Titled, “State puts the brakes on annuity roads plan”, the January 30 story by George Kabaso was about how the Transport ministry dropped a programme that would have funded 2,349km of roads in the next five years.
That’s a lot of roads. And it’s huge news.
But the story kept tossing big words into the room, frustrating readability, and leaving the average reader half clueless on what was going on.
“The State has terminated the Annuity Road Construction programme…” the intro stated.
What is annuity road construction programme? Probably a project title that some technocrats sitting in a hotel room with endless coffee slapped onto a document.
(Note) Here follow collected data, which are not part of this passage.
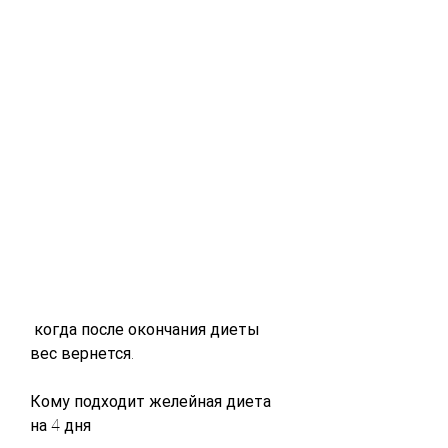
 когда после окончания диеты 
вес вернется.
Кому подходит желейная диета 
на 4 дня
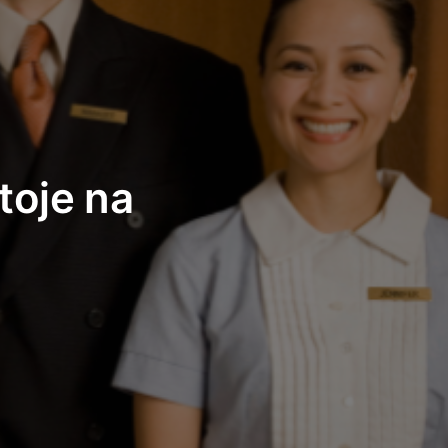
toje na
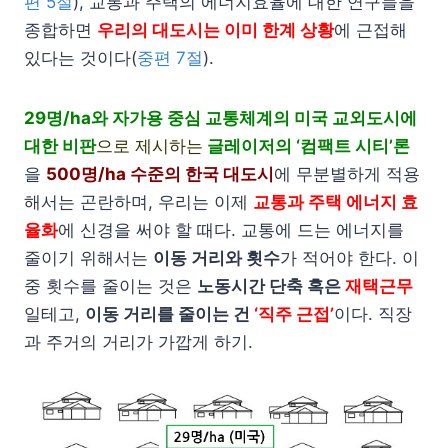
편 5절
), 교통과 주택의 에너지효율에 대한 연구들을
종합하면
우리의 대도시는 이미 한계 상황
에 근접해
있다는 것이다(
중편 7절
).
29명/ha와 자가용 중심 교통체계의 미국 교외도시에
대한 비판
으로 제시하는
글레이저의 ‘컴팩트 시티’론
을
500명/ha 수준의 한국 대도시
에 무분별하게 적용
해서는 곤란하며, 우리는 이제
교통과 주택 에너지 효
율화
에 신경을 써야 할 때다. 교통에 드는 에너지를
줄이기 위해서는
이동 거리와 횟수
가 적어야 한다. 이
중 횟수를 줄이는 것은
노동시간 단축 혹은
재택근무
일테고,
이동 거리를 줄이는 건
‘직주 근접’
이다. 직장
과 주거의 거리가 가깝게 하기.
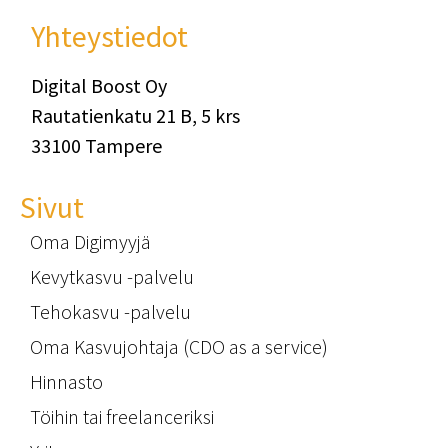
Yhteystiedot
Digital Boost Oy
Rautatienkatu 21 B, 5 krs
33100 Tampere
Sivut
Oma Digimyyjä
Kevytkasvu -palvelu
Tehokasvu -palvelu
Oma Kasvujohtaja (CDO as a service)
Hinnasto
Töihin tai freelanceriksi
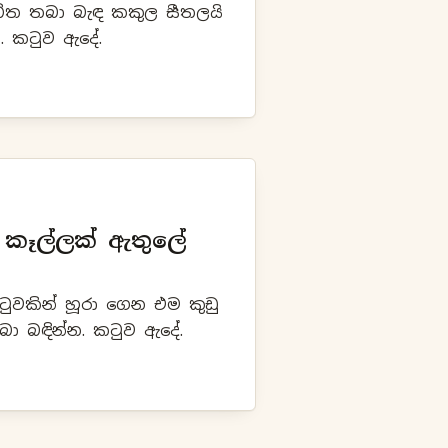
ේත තබා බැඳ කකුල සීතලයි
. කටුව ඇදේ.
ී කෑල්ලක් ඇතුලේ
ුවකින් හූරා ගෙන එම කුඩු
 බඳින්න. කටුව ඇදේ.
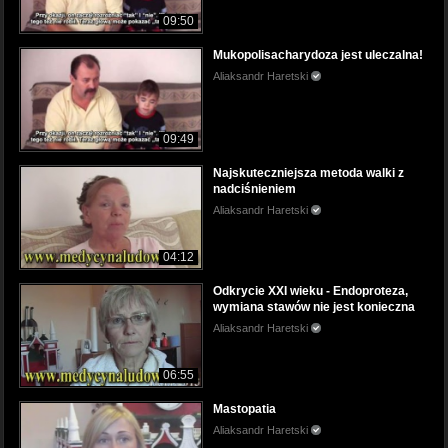
09:50
Mukopolisacharydoza jest uleczalna!
Aliaksandr Haretski
09:49
Najskuteczniejsza metoda walki z
nadciśnieniem
Aliaksandr Haretski
04:12
Odkrycie XXI wieku - Endoproteza,
wymiana stawów nie jest konieczna
Aliaksandr Haretski
06:55
Mastopatia
Aliaksandr Haretski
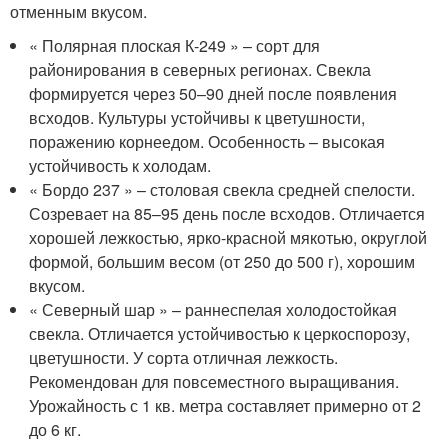
отменным вкусом.
« Полярная плоская К-249 » – сорт для
районирования в северных регионах. Свекла
формируется через 50–90 дней после появления
всходов. Культуры устойчивы к цветушности,
поражению корнеедом. Особенность – высокая
устойчивость к холодам.
« Бордо 237 » – столовая свекла средней спелости.
Созревает на 85–95 день после всходов. Отличается
хорошей лежкостью, ярко-красной мякотью, округлой
формой, большим весом (от 250 до 500 г), хорошим
вкусом.
« Северный шар » – раннеспелая холодостойкая
свекла. Отличается устойчивостью к церкоспорозу,
цветушности. У сорта отличная лежкость.
Рекомендован для повсеместного выращивания.
Урожайность с 1 кв. метра составляет примерно от 2
до 6 кг.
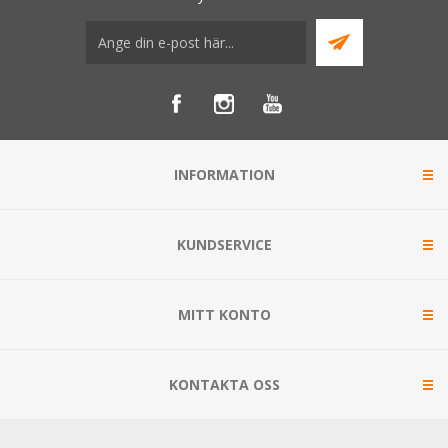
INFORMATION
KUNDSERVICE
MITT KONTO
KONTAKTA OSS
The story did not explain it. Rather, right after throwing this around, the story just said this termination “marks the end of billions of shillings invested in various unsuccessful attempts under the Public Private Partnership (PPP) initiative.”
The story said that Transport Cabinet Secretary Kipchumba Murkomen, while terminating the programme, “cited the impracticality of annuity…”
Again, what is annuity? Radio silence.
Then, a quote from Murkomen: “When I assumed office, I pledged to rescue the people of Kenya from the pitfalls of annuity roads…”
Annuity roads? What are those? What do they look like?
This jargon was written six times in the story. Annuity construction programme, impracticality of annuity, pitfalls of annuity roads, delivering a road under annuity and, one more time – just in case you missed the first five – the annuity programme.
Not once did anyone think to explain annuity.
But this was not the only jargon thrown around. One paragraph must have left heads dazed.
“About two weeks ago, President William Ruto dropped the Low Volume Seal road construction technology, which uses bitumen-based seals to inexpensively pave road with low vehicular traffic volumes.”
What is “Low Volume Seal road construction technology”? And what is “vehicular traffic volumes”?
Curiously, The Star wrote this story, too, and was guilty of the same omission.
Titled, “Ruto abandons Uhuru’s road construction technology”, the January 15 story by Felix Kipkemoi, which was more enlightening, left “vehicular traffic volumes” unexplained.